━━ Task data ━━

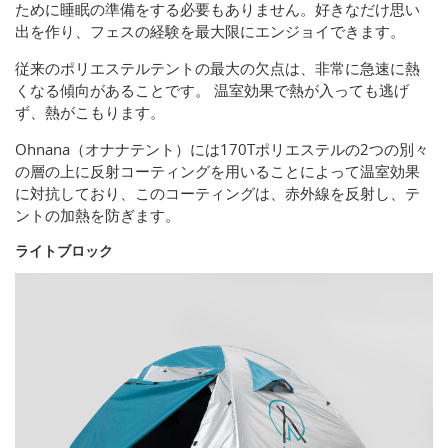
ために睡眠の準備をする必要もありません。好きなだけ思い
出を作り、フェスの経験を最大限にエンジョイできます。
従来のポリエステルテントの最大の欠点は、非常に急速に熱
くなる傾向があることです。 温室効果で熱が入っても逃げ
ず、熱がこもります。
Ohnana（オナナテント）には170Tポリエステルの2つの別々
の層の上に反射コーティングを用いることによって温室効果
に対抗しており、このコーティングは、赤外線を反射し、テ
ントの加熱を防ぎます。
ライトブロック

━━━

**The task**
Switch every "温室効果" in the material's text to "温室作用" and change nothing else. Give the text back without the pictures.

**Reply**
ために睡眠の準備をする必要もありません。好きなだけ思い
出を作り、フェスの経験を最大限にエンジョイできます。
従来のポリエステルテントの最大の欠点は、非常に急速に熱
くなる傾向があることです。 温室作用で熱が入っても逃げ
ず、熱がこもります。
Ohnana（オナナテント）には170Tポリエステルの2つの別々
の層の上に反射コーティングを用いることによって温室作用
に対抗しており、このコーティングは、赤外線を反射し、テ
ントの加熱を防ぎます。
ライトブロック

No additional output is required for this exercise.